There are hundreds of anglers like him, District and Prince George’s County residents mostly, who throw lines in the Anacostia and pull out catfish, rockfish and carp for supper, according to a new study. But it says the fish — especially catfish, which bottom-feed in a toxic soup of muck — are contaminated with cancer-causing chemicals “that present a health risk” to the people who eat them.
“We can’t say eating catfish out of the river causes cancer,” said Dottie Yunger, a specialist at the Anacostia Watershed Society, one of several environmental groups that sponsored the study, released in October. “We know there are cancer-causing chemicals in the catfish. And we know that eating it over a long time can make you sick.”
Seventy-four percent of anglers in the study said they eat at least part of their catch, and most share it with people who take it home, sometimes to pregnant women and children. This is a major concern, because polychlorinated biphenyls (PCBs) and other cancer-causing chemicals detected in fish can affect a child’s mental development.

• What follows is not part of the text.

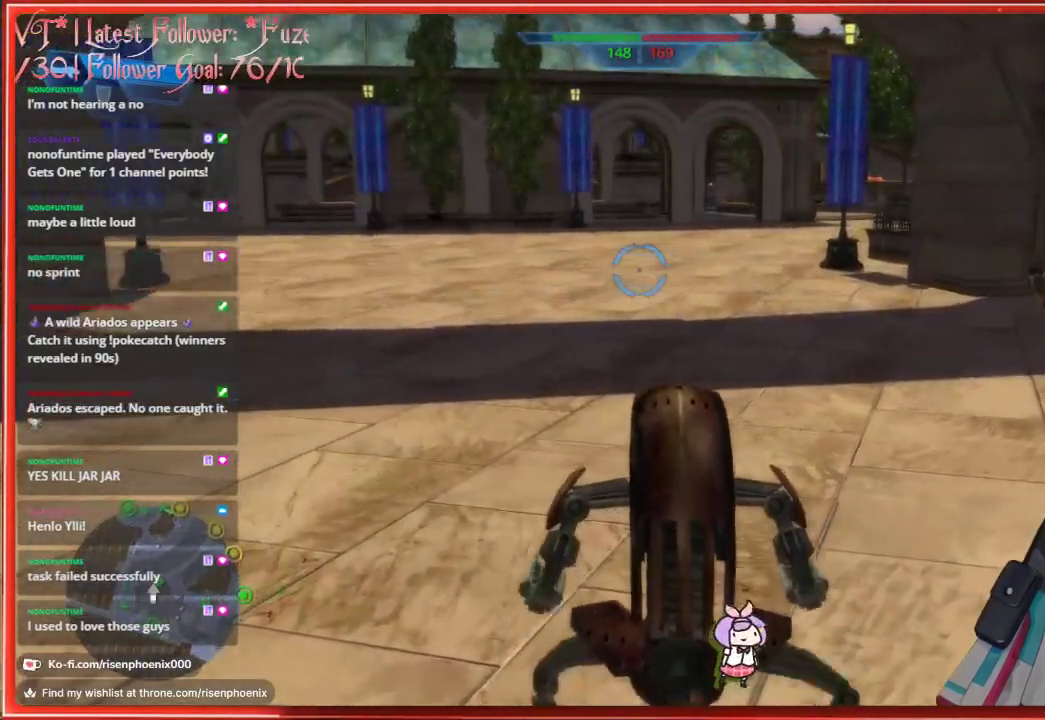
{"buttons": [], "left_stick": "up", "right_stick": "center", "events": []}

Catfish were a focus of the study, “Addressing the Risk: Understanding and Changing Anglers’ Attitudes about the Dangers of Consuming Anacostia River Fish,” because they are more often found with cancerous tumors. Sixty-five percent of the 111 anglers interviewed said they caught channel catfish often, and 16 percent said they caught them sometimes. Thirty-three percent said they caught brown bullhead catfish often.

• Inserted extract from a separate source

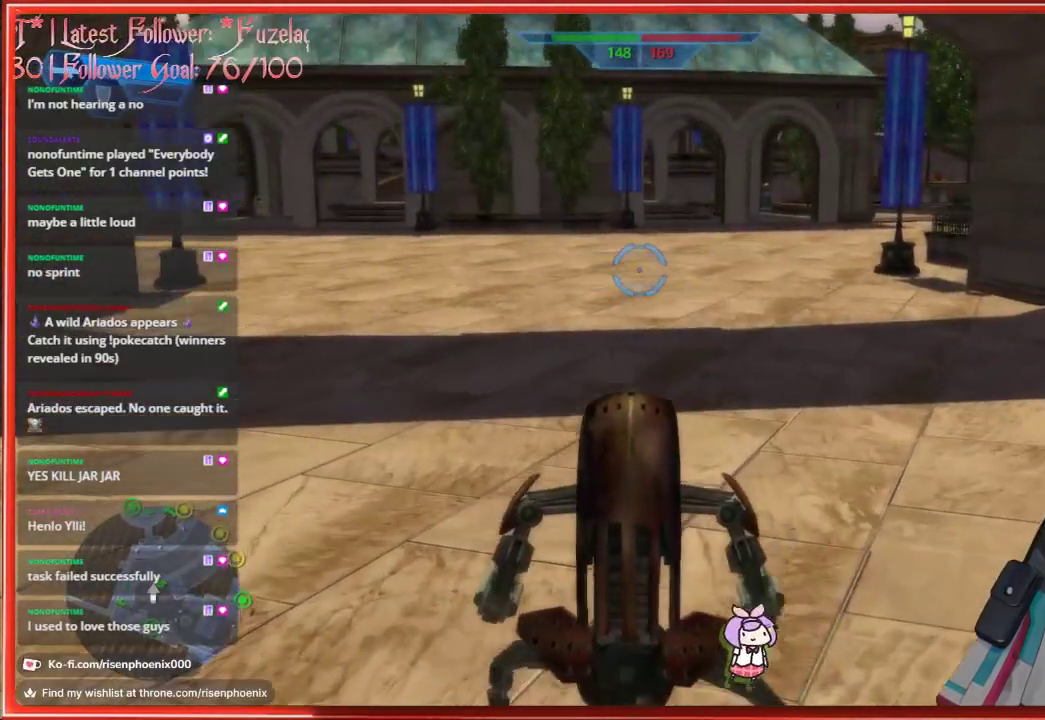
{"buttons": [], "left_stick": "up", "right_stick": "center", "events": []}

More than two-thirds of anglers who took part in the study were black, 18 percent were Latino and 8 percent were Asian. More than a quarter were born outside the United States. Nearly 65 percent said they fish the river at least once a week in warm weather.
They were less educated than most of the population — 62 percent had no more than a high school or equivalent diploma. A quarter had not completed high school.
Latinos, who often speak Spanish in various dialects from countries where there are no advisories, might regard signs saying eat no more than so many pounds of fish per month as silly, said Jorge Bogantes Montero, a natural resources specialists at AWS from Costa Rica. “You need someone to explain why.”
With a river system with a long history of pollution from sources such as the Navy Yard, the Washington Gas Light Co. and a landfill, the District issued its first consumption advisory in 1989. But only a few signs were posted in the District until after the new study’s release, Yunger said.